WHAT IS EXPECTED: Copy every record verbatim but exclude the pictures.

ENTRIES SHOWN:
# # # # #

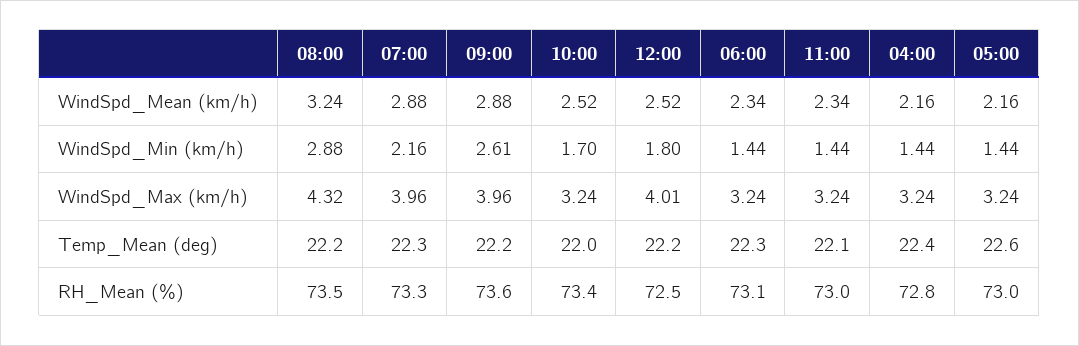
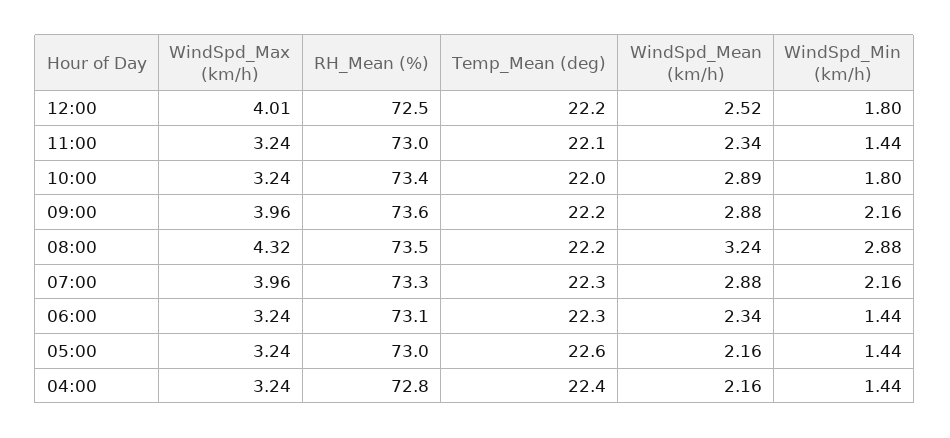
10:00, WindSpd_Mean (km/h): 2.52 -> 2.89
09:00, WindSpd_Min (km/h): 2.61 -> 2.16
10:00, WindSpd_Min (km/h): 1.7 -> 1.8

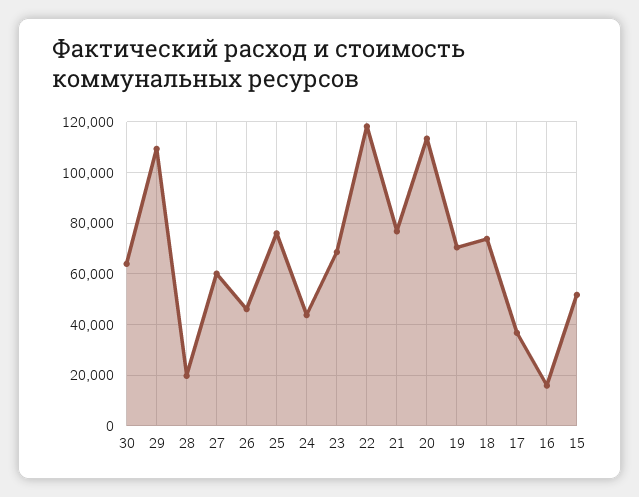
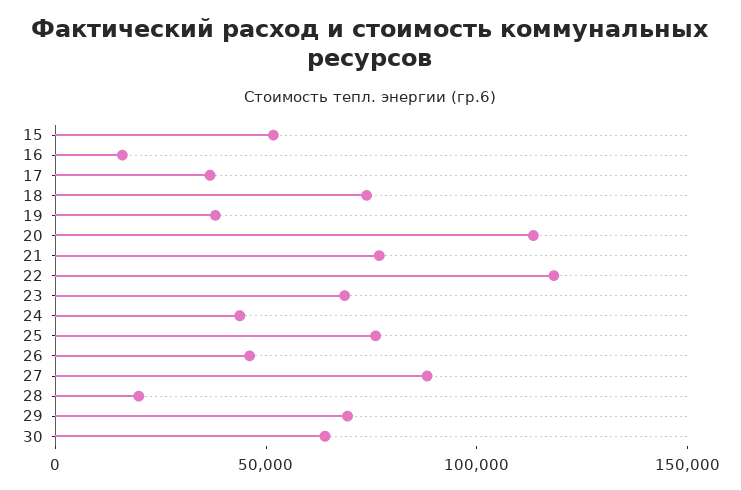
29: 110000 -> 70000
27: 60000 -> 90000
19: 70000 -> 40000

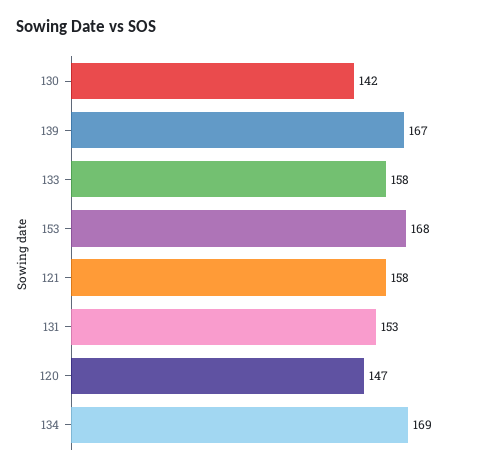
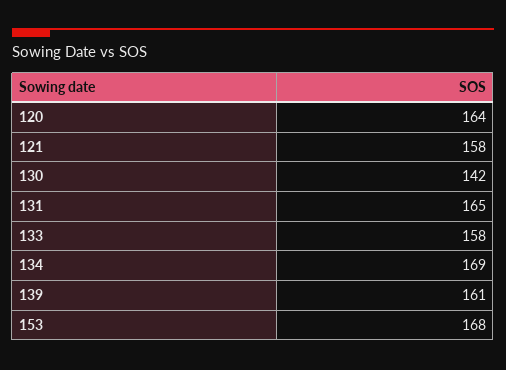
139: 167 -> 161
131: 153 -> 165
120: 147 -> 164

# # # # #

RESPONSE FOR THIS EXERCISE:
10:00, WindSpd_Mean (km/h): 2.52 -> 2.89
09:00, WindSpd_Min (km/h): 2.61 -> 2.16
10:00, WindSpd_Min (km/h): 1.7 -> 1.8

29: 110000 -> 70000
27: 60000 -> 90000
19: 70000 -> 40000

139: 167 -> 161
131: 153 -> 165
120: 147 -> 164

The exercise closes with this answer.